Patrocinio a spese dello Stato: i rischi delle false dichiarazioni
Ottenere il Patrocinio a spese dello Stato è un diritto fondamentale per chi non può permettersi un avvocato, ma richiede la massima trasparenza. Una recente ordinanza della Corte di Cassazione mette in guardia chiunque tenti di accedere al beneficio fornendo dati reddituali non veritieri. La falsità nelle dichiarazioni sostitutive non è solo un illecito amministrativo, ma un reato penale punito severamente.
Il caso e la condanna
Un cittadino era stato condannato in primo e secondo grado alla pena di un anno di reclusione e a una multa di seicento euro. L’accusa riguardava la violazione dell’articolo 95 del Testo Unico sulle spese di giustizia. L’imputato aveva dichiarato un reddito annuo di 7.007 euro, mentre gli accertamenti avevano rivelato un reddito effettivo di 17.481,70 euro. Tale cifra superava di gran lunga il limite massimo previsto per l’ammissione al beneficio statale.
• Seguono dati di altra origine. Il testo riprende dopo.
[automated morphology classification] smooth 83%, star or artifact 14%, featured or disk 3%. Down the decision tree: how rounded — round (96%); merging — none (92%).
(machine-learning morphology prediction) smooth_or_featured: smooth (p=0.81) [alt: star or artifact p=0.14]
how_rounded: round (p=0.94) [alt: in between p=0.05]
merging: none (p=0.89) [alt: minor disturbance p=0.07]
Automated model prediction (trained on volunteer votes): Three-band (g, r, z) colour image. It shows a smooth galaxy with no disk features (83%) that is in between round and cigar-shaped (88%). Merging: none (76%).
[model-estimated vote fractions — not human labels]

Patrocinio a spese dello Stato e obbligo di verità
La difesa ha tentato di impugnare la sentenza sostenendo la mancanza dell’elemento soggettivo del reato. In particolare, è stata invocata la responsabilità esclusiva del consulente che aveva trasmesso i dati e una successiva rettifica degli stessi. Tuttavia, la giurisprudenza è chiara: l’onere della veridicità ricade sul dichiarante, il quale deve verificare con cura i dati riportati nella propria istanza.
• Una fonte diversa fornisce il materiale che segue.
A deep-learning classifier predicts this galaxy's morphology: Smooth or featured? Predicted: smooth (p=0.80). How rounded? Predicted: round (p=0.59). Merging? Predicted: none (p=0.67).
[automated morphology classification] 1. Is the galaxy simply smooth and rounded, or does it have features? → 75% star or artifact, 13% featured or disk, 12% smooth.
La rilevanza del dolo eventuale
La Corte ha ribadito che, ai fini del reato, è sufficiente il dolo generico. Quando la divergenza tra il dichiarato e il reale è così marcata, come nel caso di specie, si configura quanto meno un dolo eventuale. Il richiedente, cioè, accetta consapevolmente il rischio di presentare una dichiarazione incompleta o falsa, traendone un indebito vantaggio a spese della collettività.
Le motivazioni
Le motivazioni della Suprema Corte si fondano sulla congruità della decisione dei giudici di merito. La divergenza reddituale è stata considerata un indice inequivocabile di malafede. Non è stato ritenuto credibile che il richiedente non fosse a conoscenza di percepire un reddito più che doppio rispetto a quello dichiarato. Inoltre, la Corte ha precisato che nel calcolo del reddito complessivo deve essere computato anche quello di ogni convivente che contribuisca alla vita comune, rendendo ancora più stringenti i controlli sulla capacità economica effettiva dell’istante.
Le conclusioni
In conclusione, il ricorso è stato dichiarato inammissibile. Oltre alla conferma della condanna penale, il ricorrente è stato condannato al pagamento delle spese processuali e al versamento di tremila euro alla Cassa delle Ammende. Questa decisione sottolinea come il sistema del patrocinio gratuito si basi su un patto di fiducia tra cittadino e Stato: chi altera la realtà per ottenere un aiuto non dovuto non solo perde il beneficio, ma affronta gravi conseguenze penali che possono segnare la fedina penale in modo indelebile.
Cosa succede se dichiaro un reddito inferiore per avere l’avvocato gratis?
Si commette un reato punito dall’articolo 95 del d.P.R. 115/2002, che prevede la reclusione e una multa, oltre alla revoca immediata del beneficio e al recupero delle somme pagate dallo Stato.
Posso essere condannato se l’errore nel reddito è stato fatto dal mio consulente?
Sì, se la divergenza tra il reddito reale e quello dichiarato è macroscopica, la legge presume che il richiedente abbia accettato il rischio della falsità, configurando il dolo eventuale.
Quali redditi devono essere indicati nella domanda di patrocinio?
Devono essere indicati tutti i redditi, imponibili o meno, inclusi quelli di ogni familiare convivente che contribuisce al sostentamento del nucleo.